Hours later, we’d been to church, lit candles, sung Christmas carols, feasted around the Meyers’ table, laughed and told stories, and tolerated Steve’s inability to understand anything the first time he heard it, and now we were relaxed and reclined in the living room. I sat next to my mom while Sam nodded along to Steve’s insurance salesman woes.

“I’m surprised you’re back home, Holly Jolly,” my mother said, a cup of boozy eggnog dangling precariously from her fingertips. “You couldn’t wait to get out of this damn town. Now here you are.”

I had always hated her nickname for me, although it was better than Cooper yelling “Balls!” every time he saw me.

“It’s not so bad, though,” I said thoughtfully, my voice soft, tired, a little drunk. “I was just always afraid of . . .” Maybe I was more than a little drunk.

My mother linked her elbow through mine and pulled me closer to her, so that my head rested on her shoulder. We hadn’t sat like this in years. I hadn’t realized how tense things had gotten between us while I was with Hudson. And even though Sam should have intensified the distance, he was so kind, so easyto talk to, so . . . gracious with everyone, that he, miraculously, eased the rigidity and strife that had built between us.

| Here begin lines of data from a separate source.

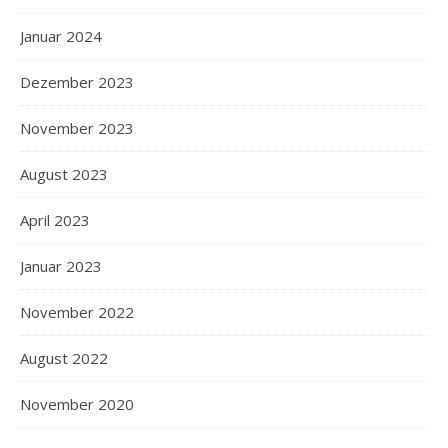
Januar 2024
Dezember 2023
November 2023
August 2023
April 2023
Januar 2023
November 2022
August 2022
November 2020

This was the most relaxed I’d been around her since I could remember.

She made a humming noise in the back of her throat. “You didn’t want to end up like me. Is that right?”

“No, Mom, that’s not what I meant.”

“I love my life, Holly. I love it. It’s fun and spontaneous and it’s perfect for me. But that’s why it’s my life and not yours. You could stay in Denver or move in with Hudson, or move home here, and as long as you’re living your life and filling it with things you love and people who bring you joy, you are at no risk of becoming someone else.”

“I didn’t mean that,” I told her seriously. “I’m not afraid of becoming you.” At her knowing smile, I repeated myself. “Really, I’m not. But I also don’t want to step on your toes. And I don’t want you to step on mine. The last year I lived here with you felt . . . strained.”

She nodded as if she knew exactly what I meant. “I promise not to kiss Sam ever again.”

My cheeks heated with emotion and mortification and secondhand embarrassment. “Why did you?”

“I was drunk?” Her tone was a question, evidence of what I’d always suspected—she didn’t know why. She claimed to love her life and live it how she wanted, but I also knew she wasn’t perfectly at peace. Christmas Eve Steve wouldn’t be here if she was. At my frown, she added, “It was a shitty thing to do. I’d known you were in love with him. Had been for as long as anyone could remember. I just . . . I don’t know. Sometimes I do shitty things.”